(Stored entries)
************
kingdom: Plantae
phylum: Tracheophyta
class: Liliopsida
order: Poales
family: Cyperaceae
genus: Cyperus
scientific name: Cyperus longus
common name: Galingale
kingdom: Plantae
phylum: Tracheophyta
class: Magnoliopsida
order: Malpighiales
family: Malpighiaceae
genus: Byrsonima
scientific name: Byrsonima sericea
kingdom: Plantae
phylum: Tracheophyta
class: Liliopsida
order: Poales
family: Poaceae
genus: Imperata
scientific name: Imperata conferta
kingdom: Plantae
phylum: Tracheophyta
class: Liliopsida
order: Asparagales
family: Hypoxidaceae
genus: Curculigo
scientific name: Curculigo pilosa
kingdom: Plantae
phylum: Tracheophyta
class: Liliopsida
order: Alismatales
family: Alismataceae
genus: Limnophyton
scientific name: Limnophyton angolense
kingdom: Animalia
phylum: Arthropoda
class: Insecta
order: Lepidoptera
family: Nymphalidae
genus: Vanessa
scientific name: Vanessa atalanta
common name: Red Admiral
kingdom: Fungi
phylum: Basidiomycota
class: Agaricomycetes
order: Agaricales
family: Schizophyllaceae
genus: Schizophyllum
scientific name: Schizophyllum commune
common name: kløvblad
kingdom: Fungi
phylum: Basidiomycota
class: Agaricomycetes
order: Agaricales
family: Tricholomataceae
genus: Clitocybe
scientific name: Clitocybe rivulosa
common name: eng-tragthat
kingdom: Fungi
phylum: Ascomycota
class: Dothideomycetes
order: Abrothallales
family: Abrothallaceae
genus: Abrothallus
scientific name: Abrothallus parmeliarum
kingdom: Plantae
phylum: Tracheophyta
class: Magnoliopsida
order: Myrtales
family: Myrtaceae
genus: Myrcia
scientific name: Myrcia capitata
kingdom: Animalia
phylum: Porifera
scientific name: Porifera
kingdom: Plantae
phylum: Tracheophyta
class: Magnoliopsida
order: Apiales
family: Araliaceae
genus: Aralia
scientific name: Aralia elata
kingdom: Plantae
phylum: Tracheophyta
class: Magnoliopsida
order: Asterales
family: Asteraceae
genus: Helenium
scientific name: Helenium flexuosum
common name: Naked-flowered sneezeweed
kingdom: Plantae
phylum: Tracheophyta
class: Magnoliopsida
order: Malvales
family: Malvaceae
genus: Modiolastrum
************
→ TASK REQUIREMENTS
Express the lines as a two-column CSV with the headers field and value, starting at the line containing "scientific name: Byrsonima sericea" and ending at the line containing "common name: eng-tragthat". Give one row per line, put the text in field and its answer in value, quote every field, and replace any line breaks with spaces.

→ ANSWER TO THE TASK
field,value
"scientific name:","Byrsonima sericea"
"kingdom:","Plantae"
"phylum:","Tracheophyta"
"class:","Liliopsida"
"order:","Poales"
"family:","Poaceae"
"genus:","Imperata"
"scientific name:","Imperata conferta"
"kingdom:","Plantae"
"phylum:","Tracheophyta"
"class:","Liliopsida"
"order:","Asparagales"
"family:","Hypoxidaceae"
"genus:","Curculigo"
"scientific name:","Curculigo pilosa"
"kingdom:","Plantae"
"phylum:","Tracheophyta"
"class:","Liliopsida"
"order:","Alismatales"
"family:","Alismataceae"
"genus:","Limnophyton"
"scientific name:","Limnophyton angolense"
"kingdom:","Animalia"
"phylum:","Arthropoda"
"class:","Insecta"
"order:","Lepidoptera"
"family:","Nymphalidae"
"genus:","Vanessa"
"scientific name:","Vanessa atalanta"
"common name:","Red Admiral"
"kingdom:","Fungi"
"phylum:","Basidiomycota"
"class:","Agaricomycetes"
"order:","Agaricales"
"family:","Schizophyllaceae"
"genus:","Schizophyllum"
"scientific name:","Schizophyllum commune"
"common name:","kløvblad"
"kingdom:","Fungi"
"phylum:","Basidiomycota"
"class:","Agaricomycetes"
"order:","Agaricales"
"family:","Tricholomataceae"
"genus:","Clitocybe"
"scientific name:","Clitocybe rivulosa"
"common name:","eng-tragthat"